Pemilihan Presiden 2014 telah selesai dilalui dengan segala pernak-pernik yang menyertainya, seperti lembaga-lembaga survey yang bermasalah dalam hitung cepat, gugatan kubu Prabowo–Hatta ke Mahkamah Konstitusi, hingga perseteruan di parlemen antara Koalisi Merah Putih versus Indonesia Hebat. Tapi terlepas dari hal-hal yang disebut diatas tadi, secara umum capaian atas pesta demokrasi ini adalah terbilang sukses.

Sukses, dalam hal ini, bisa dilihat dari partisipasi rakyat yang terlibat aktif saat momen pemilihan presiden berlangsung. Dan saya pernah mencatatnya dalam tulisan berjudul “Indahnya Pemilu Presiden 2014”, yang dimuat di portal ini.

Fenomena Jokowi memang meledak, terdengar, tersebar hingga ke seluruh dunia. Menjadi perbincangan politisi, orang biasa hingga musisi (rock) terkenal mancanegara yang memang tahu kalau ‘Bapak Esemka’ ini, selain senang blusukan, juga gandrung menkonsumsi musik rock. Maka tak heran bila pimpinan Megadeth, Dave Mustaine dari Amerika, Arkarna dari Inggris, Jason Mraz, Mike Tramp sampai Sting memberi dukungan terbuka, ucapan selamat dan respek lewat akun media sosial resmi mereka.

Jokowi menjadi media darling, laris jadi liputan khusus di koran, wajahnya close up di sampul majalah TIME, televisi sukses menjaga rating bila talk show mereka menghadirkan Jokowi, potongan-potongan suaranya diulang rutin sebagai brand promosi stasiun radio dan seterusnya dan seterusnya.

Partisipasi politik rakyat dalam mendukung sekaligus memenangkan Jokowi hingga terpilih menjadi presiden terwujud dalam grup-grup relawan yang tersebar seluruh nusantara.

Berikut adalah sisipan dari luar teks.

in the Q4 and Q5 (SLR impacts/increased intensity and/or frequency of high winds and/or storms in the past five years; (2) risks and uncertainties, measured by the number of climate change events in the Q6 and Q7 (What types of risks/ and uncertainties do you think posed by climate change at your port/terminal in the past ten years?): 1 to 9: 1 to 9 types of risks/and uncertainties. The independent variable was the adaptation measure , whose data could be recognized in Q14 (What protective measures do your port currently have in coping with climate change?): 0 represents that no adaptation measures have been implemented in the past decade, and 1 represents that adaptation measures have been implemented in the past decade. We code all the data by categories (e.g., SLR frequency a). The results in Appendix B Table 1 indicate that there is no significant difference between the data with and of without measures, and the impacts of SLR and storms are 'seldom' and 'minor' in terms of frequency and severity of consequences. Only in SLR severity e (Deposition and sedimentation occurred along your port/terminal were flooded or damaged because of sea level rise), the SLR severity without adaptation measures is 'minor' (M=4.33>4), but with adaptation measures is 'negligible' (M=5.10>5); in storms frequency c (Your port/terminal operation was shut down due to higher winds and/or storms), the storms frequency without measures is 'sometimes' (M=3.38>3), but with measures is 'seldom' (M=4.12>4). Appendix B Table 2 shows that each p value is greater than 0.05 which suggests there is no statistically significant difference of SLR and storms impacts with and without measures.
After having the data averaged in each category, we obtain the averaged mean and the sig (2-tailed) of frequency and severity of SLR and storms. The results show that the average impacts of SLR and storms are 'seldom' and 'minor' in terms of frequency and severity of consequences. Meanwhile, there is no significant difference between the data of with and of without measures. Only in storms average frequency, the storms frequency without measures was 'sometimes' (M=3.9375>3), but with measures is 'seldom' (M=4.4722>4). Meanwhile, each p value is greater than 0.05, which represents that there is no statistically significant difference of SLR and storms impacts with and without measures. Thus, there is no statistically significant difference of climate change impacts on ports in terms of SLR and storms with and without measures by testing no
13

Tercatat ada Barisan Relawan Jokowi Presiden (Bara JP), Posko Jokowi, Sahabat Buruh, Seknas Jokowi, Projo, Jo-Man (Jokowi Mania), Laskar Jokowi, Seknas Tani, ARM (Aliansi Rakyat Merdeka), Gema Jokowi, Kornas Jokowi, Komunitas Pengusaha Jokowi-JK, dan Alumni UGM (blusukan Jokowi).

Konser–konser musik yang memberi dukungan pun digelar; Revolusi Harmoni Untuk Revolusi Mental, Rock For Vote, dan puncaknya pada”Konser Rakyat“, syukuran pelantikan Jokowi-JK di Bundaran HI, Tugu Monas, dan Istana Presiden, 20 Oktober 2014.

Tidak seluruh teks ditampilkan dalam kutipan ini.